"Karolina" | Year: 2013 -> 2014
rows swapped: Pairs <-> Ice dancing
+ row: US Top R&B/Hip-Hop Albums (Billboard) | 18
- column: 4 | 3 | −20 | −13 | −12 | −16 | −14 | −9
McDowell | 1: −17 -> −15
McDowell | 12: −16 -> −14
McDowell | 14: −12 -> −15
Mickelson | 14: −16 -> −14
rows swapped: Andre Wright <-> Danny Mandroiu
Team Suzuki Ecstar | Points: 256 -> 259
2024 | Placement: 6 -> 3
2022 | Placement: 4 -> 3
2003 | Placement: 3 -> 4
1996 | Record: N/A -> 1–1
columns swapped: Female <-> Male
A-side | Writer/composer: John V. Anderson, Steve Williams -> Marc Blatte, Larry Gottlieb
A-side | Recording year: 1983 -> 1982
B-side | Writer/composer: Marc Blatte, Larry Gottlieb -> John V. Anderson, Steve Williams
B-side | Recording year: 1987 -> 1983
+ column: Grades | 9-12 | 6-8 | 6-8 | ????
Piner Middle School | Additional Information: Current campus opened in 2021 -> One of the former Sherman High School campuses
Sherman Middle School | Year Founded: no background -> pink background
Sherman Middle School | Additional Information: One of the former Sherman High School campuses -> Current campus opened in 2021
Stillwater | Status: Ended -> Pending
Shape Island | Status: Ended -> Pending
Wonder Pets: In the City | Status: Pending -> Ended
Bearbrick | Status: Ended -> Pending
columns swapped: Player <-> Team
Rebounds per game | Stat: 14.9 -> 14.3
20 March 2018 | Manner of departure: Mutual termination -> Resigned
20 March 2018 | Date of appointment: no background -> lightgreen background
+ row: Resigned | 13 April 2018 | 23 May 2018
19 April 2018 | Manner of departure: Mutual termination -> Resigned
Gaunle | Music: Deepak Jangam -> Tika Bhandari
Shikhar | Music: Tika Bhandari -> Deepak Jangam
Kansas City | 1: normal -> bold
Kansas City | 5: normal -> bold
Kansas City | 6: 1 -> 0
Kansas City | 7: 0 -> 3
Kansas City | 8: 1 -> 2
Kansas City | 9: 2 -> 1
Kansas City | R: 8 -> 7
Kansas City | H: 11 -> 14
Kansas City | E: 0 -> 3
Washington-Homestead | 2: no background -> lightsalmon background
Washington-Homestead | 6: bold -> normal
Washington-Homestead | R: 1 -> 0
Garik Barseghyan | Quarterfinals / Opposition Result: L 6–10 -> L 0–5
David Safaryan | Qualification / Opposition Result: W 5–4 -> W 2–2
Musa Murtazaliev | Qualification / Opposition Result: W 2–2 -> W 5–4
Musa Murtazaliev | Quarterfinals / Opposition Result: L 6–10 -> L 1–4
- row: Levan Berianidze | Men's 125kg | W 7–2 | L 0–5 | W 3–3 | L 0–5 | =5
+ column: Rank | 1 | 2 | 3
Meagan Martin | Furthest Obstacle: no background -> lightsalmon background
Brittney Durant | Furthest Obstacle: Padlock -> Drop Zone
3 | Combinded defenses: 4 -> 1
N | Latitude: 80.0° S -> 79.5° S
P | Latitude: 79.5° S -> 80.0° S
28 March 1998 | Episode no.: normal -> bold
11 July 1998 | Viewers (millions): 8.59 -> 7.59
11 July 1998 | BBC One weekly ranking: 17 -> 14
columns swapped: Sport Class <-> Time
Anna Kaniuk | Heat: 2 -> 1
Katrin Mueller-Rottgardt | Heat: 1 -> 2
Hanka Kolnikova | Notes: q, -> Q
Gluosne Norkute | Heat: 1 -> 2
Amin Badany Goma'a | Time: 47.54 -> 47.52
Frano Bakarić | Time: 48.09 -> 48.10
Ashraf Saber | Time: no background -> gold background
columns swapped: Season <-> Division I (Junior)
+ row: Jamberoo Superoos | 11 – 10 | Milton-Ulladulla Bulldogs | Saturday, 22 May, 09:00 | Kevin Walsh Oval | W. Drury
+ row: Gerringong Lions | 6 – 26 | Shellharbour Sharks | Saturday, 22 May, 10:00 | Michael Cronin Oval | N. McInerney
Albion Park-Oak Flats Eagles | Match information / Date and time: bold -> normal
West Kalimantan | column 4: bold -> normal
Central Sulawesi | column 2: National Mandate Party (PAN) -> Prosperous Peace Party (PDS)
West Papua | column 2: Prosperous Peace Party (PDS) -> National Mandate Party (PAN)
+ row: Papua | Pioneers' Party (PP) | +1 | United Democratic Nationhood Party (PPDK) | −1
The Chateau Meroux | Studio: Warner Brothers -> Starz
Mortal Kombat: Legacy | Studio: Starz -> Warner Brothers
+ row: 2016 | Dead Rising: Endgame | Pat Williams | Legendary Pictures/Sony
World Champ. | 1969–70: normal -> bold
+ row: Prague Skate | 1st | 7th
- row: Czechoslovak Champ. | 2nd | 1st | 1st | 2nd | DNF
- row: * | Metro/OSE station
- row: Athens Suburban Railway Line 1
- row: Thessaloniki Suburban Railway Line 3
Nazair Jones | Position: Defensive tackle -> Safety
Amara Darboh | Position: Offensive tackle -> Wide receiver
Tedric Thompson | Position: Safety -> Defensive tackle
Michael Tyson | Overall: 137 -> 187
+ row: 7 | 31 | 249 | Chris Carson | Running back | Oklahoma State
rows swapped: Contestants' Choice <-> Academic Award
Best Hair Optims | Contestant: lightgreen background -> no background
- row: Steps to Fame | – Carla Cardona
§
**Directions:**
From the first line of the material through the line containing "Musa Murtazaliev | Qualification", write the lines out again, swapping "Kansas City" for "Denver" and leaving everything else as it is.

**Full output:**
"Karolina" | Year: 2013 -> 2014
rows swapped: Pairs <-> Ice dancing
+ row: US Top R&B/Hip-Hop Albums (Billboard) | 18
- column: 4 | 3 | −20 | −13 | −12 | −16 | −14 | −9
McDowell | 1: −17 -> −15
McDowell | 12: −16 -> −14
McDowell | 14: −12 -> −15
Mickelson | 14: −16 -> −14
rows swapped: Andre Wright <-> Danny Mandroiu
Team Suzuki Ecstar | Points: 256 -> 259
2024 | Placement: 6 -> 3
2022 | Placement: 4 -> 3
2003 | Placement: 3 -> 4
1996 | Record: N/A -> 1–1
columns swapped: Female <-> Male
A-side | Writer/composer: John V. Anderson, Steve Williams -> Marc Blatte, Larry Gottlieb
A-side | Recording year: 1983 -> 1982
B-side | Writer/composer: Marc Blatte, Larry Gottlieb -> John V. Anderson, Steve Williams
B-side | Recording year: 1987 -> 1983
+ column: Grades | 9-12 | 6-8 | 6-8 | ????
Piner Middle School | Additional Information: Current campus opened in 2021 -> One of the former Sherman High School campuses
Sherman Middle School | Year Founded: no background -> pink background
Sherman Middle School | Additional Information: One of the former Sherman High School campuses -> Current campus opened in 2021
Stillwater | Status: Ended -> Pending
Shape Island | Status: Ended -> Pending
Wonder Pets: In the City | Status: Pending -> Ended
Bearbrick | Status: Ended -> Pending
columns swapped: Player <-> Team
Rebounds per game | Stat: 14.9 -> 14.3
20 March 2018 | Manner of departure: Mutual termination -> Resigned
20 March 2018 | Date of appointment: no background -> lightgreen background
+ row: Resigned | 13 April 2018 | 23 May 2018
19 April 2018 | Manner of departure: Mutual termination -> Resigned
Gaunle | Music: Deepak Jangam -> Tika Bhandari
Shikhar | Music: Tika Bhandari -> Deepak Jangam
Denver | 1: normal -> bold
Denver | 5: normal -> bold
Denver | 6: 1 -> 0
Denver | 7: 0 -> 3
Denver | 8: 1 -> 2
Denver | 9: 2 -> 1
Denver | R: 8 -> 7
Denver | H: 11 -> 14
Denver | E: 0 -> 3
Washington-Homestead | 2: no background -> lightsalmon background
Washington-Homestead | 6: bold -> normal
Washington-Homestead | R: 1 -> 0
Garik Barseghyan | Quarterfinals / Opposition Result: L 6–10 -> L 0–5
David Safaryan | Qualification / Opposition Result: W 5–4 -> W 2–2
Musa Murtazaliev | Qualification / Opposition Result: W 2–2 -> W 5–4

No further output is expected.